### What to produce
Reproduce every one of the following lines verbatim.
= = = = =
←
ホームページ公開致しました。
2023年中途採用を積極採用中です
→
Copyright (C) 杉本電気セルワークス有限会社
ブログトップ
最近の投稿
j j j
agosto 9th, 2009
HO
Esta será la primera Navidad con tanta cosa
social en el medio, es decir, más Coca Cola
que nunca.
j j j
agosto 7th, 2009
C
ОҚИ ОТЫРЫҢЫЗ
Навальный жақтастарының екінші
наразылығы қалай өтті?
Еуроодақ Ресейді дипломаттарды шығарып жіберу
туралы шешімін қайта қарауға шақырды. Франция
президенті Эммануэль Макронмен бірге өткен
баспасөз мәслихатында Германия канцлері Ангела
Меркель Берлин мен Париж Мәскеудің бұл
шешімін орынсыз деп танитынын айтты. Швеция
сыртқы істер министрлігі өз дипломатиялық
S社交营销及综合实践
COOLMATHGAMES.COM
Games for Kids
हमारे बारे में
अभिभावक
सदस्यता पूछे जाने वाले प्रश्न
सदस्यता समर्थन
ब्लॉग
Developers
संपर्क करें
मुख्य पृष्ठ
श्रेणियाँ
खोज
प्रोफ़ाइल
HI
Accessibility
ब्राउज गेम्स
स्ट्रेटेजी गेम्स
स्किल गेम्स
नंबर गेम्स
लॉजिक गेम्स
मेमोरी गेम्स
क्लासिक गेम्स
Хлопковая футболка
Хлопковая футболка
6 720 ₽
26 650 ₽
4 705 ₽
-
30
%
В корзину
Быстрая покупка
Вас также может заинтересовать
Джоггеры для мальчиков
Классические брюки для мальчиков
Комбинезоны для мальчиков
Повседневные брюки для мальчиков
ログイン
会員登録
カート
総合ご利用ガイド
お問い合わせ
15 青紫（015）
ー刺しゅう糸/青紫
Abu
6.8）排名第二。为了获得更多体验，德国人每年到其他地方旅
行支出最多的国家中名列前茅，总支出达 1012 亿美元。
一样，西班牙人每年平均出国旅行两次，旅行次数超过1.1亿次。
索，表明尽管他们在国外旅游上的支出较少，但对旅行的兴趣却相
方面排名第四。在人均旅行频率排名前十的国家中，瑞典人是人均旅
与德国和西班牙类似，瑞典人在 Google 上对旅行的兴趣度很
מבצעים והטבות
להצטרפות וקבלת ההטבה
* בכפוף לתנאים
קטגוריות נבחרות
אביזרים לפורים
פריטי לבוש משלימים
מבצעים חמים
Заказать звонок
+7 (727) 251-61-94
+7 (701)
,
= = = = =
### Response
←
ホームページ公開致しました。
2023年中途採用を積極採用中です
→
Copyright (C) 杉本電気セルワークス有限会社
ブログトップ
最近の投稿
j j j
agosto 9th, 2009
HO
Esta será la primera Navidad con tanta cosa
social en el medio, es decir, más Coca Cola
que nunca.
j j j
agosto 7th, 2009
C
ОҚИ ОТЫРЫҢЫЗ
Навальный жақтастарының екінші
наразылығы қалай өтті?
Еуроодақ Ресейді дипломаттарды шығарып жіберу
туралы шешімін қайта қарауға шақырды. Франция
президенті Эммануэль Макронмен бірге өткен
баспасөз мәслихатында Германия канцлері Ангела
Меркель Берлин мен Париж Мәскеудің бұл
шешімін орынсыз деп танитынын айтты. Швеция
сыртқы істер министрлігі өз дипломатиялық
S社交营销及综合实践
COOLMATHGAMES.COM
Games for Kids
हमारे बारे में
अभिभावक
सदस्यता पूछे जाने वाले प्रश्न
सदस्यता समर्थन
ब्लॉग
Developers
संपर्क करें
मुख्य पृष्ठ
श्रेणियाँ
खोज
प्रोफ़ाइल
HI
Accessibility
ब्राउज गेम्स
स्ट्रेटेजी गेम्स
स्किल गेम्स
नंबर गेम्स
लॉजिक गेम्स
मेमोरी गेम्स
क्लासिक गेम्स
Хлопковая футболка
Хлопковая футболка
6 720 ₽
26 650 ₽
4 705 ₽
-
30
%
В корзину
Быстрая покупка
Вас также может заинтересовать
Джоггеры для мальчиков
Классические брюки для мальчиков
Комбинезоны для мальчиков
Повседневные брюки для мальчиков
ログイン
会員登録
カート
総合ご利用ガイド
お問い合わせ
15 青紫（015）
ー刺しゅう糸/青紫
Abu
6.8）排名第二。为了获得更多体验，德国人每年到其他地方旅
行支出最多的国家中名列前茅，总支出达 1012 亿美元。
一样，西班牙人每年平均出国旅行两次，旅行次数超过1.1亿次。
索，表明尽管他们在国外旅游上的支出较少，但对旅行的兴趣却相
方面排名第四。在人均旅行频率排名前十的国家中，瑞典人是人均旅
与德国和西班牙类似，瑞典人在 Google 上对旅行的兴趣度很
מבצעים והטבות
להצטרפות וקבלת ההטבה
* בכפוף לתנאים
קטגוריות נבחרות
אביזרים לפורים
פריטי לבוש משלימים
מבצעים חמים
Заказать звонок
+7 (727) 251-61-94
+7 (701)
,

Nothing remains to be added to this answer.